A team of researchers from NUS have created a new technology that is able to accurately identify and classify cancer cells.
Called the Sequence-Topology Assembly for Multiplexed Profiling (STAMP), this technology is also able to predict the aggressiveness of the disease. It is an upgraded version of the current biopsy process.
With this technology, detailed information of the disease can be obtained at a much faster rate and at a much earlier stage too.
A typical biopsy involves the removal of small amounts of tissue from the body. These tissues will then be analysed by doctors for diagnosing cancers.
This is an invasive procedure but the lack of it will lead to a lack of samples which will result in inaccurate diagnosis of the disease. A confirmed diagnosis of the cancer, however, can only be made post-surgery which takes time to obtain.
This new STAMP technology is a solution to all these obstacles. This technology works by using programmable DNA barcodes for measuring billions of protein markers within a single test.
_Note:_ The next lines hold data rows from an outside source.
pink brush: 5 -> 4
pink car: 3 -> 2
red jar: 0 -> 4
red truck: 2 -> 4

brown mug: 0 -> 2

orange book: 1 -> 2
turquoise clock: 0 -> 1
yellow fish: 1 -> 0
It will measure the amount of protein markers and the distribution of it in a cell.
The DNA is folded into 3D nanostructures for achieving a high labelling efficiency and to remain strong against biological degradation. STAMP utilises the two properties of DNA which are the large capacity to store information and the programmability to fold and unfold different structures.
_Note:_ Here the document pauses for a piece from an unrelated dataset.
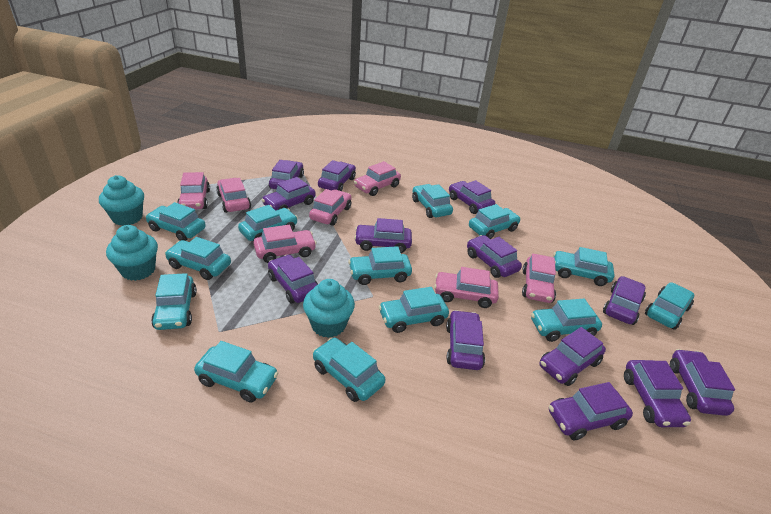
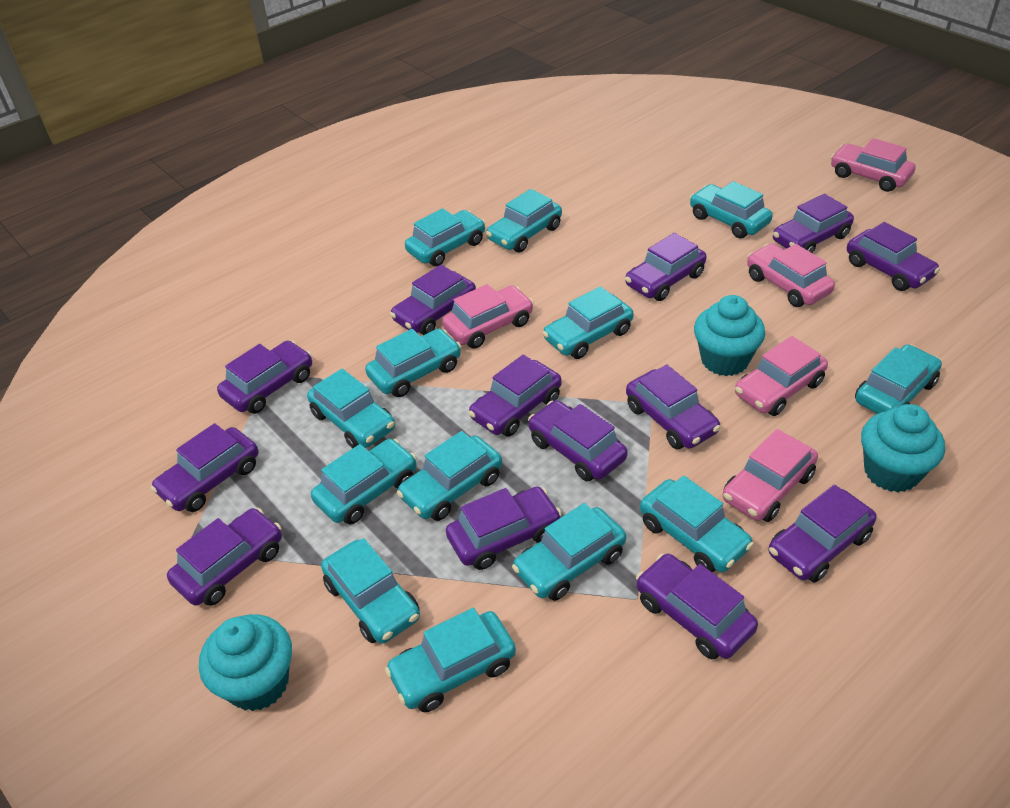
pink car: 7 -> 5

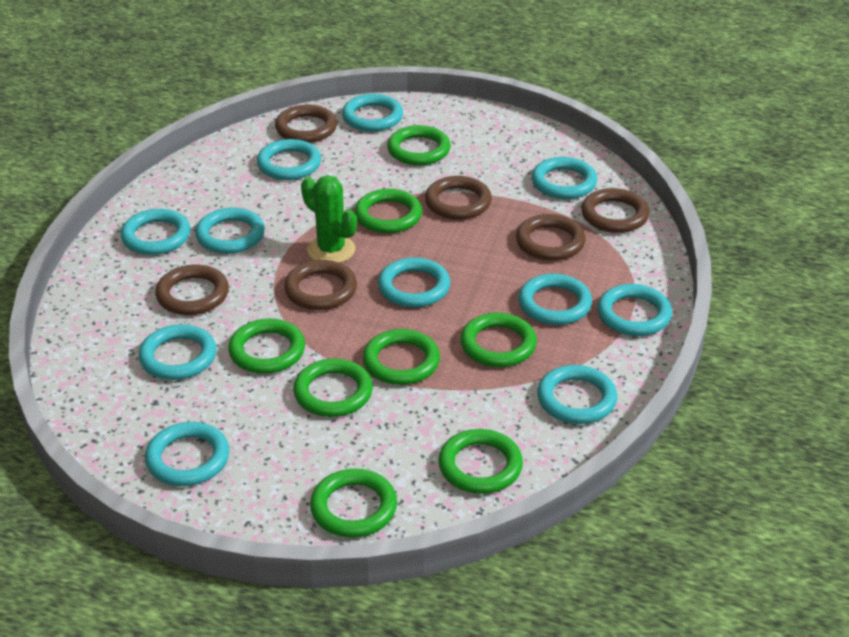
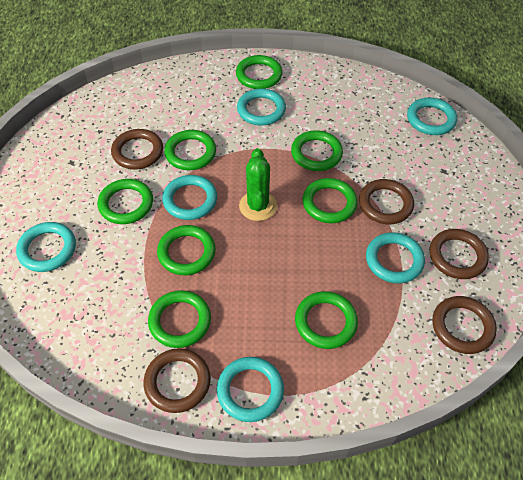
brown ring: 6 -> 5
turquoise ring: 11 -> 6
The 3D barcodes are unfolded on-demand via heating for conducting analysis.
“To perform analysis, these 3D barcodes are unfolded on-demand through heating to release a pool of linear DNA, which can be easily analysed using established technologies such as PCR and DNA sequencing. In this way, the expression of a very large number of protein markers and their distribution in cells can be sensitively measured in a single test,” said Mr Noah Sundah, doctoral student from NUS iHealthtech as well as NUS Biomedical Engineering, and first author of the study.
STAMP achieved a high diagnostic accuracy of above 94 per cent for diagnosis of breast cancer. It also provided crucial clinical information which is usually obtained post-surgery. This is the result of a clinical study done by the research team.
The clinical study constituted 69 breast cancer patients.
Free needle aspiration (FNA) biopsies of every patient were obtained from every patient and these samples were analysed using STAMP.
A similar procedure was done but using gold-standard pathology analysis on post-surgery tissues of the patients.
As mentioned earlier, the results showed high levels of accuracy and were on the same accuracy level as the gold-standard pathology analysis.
The 10-member research team was led by Assistant Professor Shao Huilin from the NUS Institute for Health Innovation & Technology (NUS iHealthtech).
It has goals of expanding the application of STAMP to other forms of cancer such as brain, lung and gastric.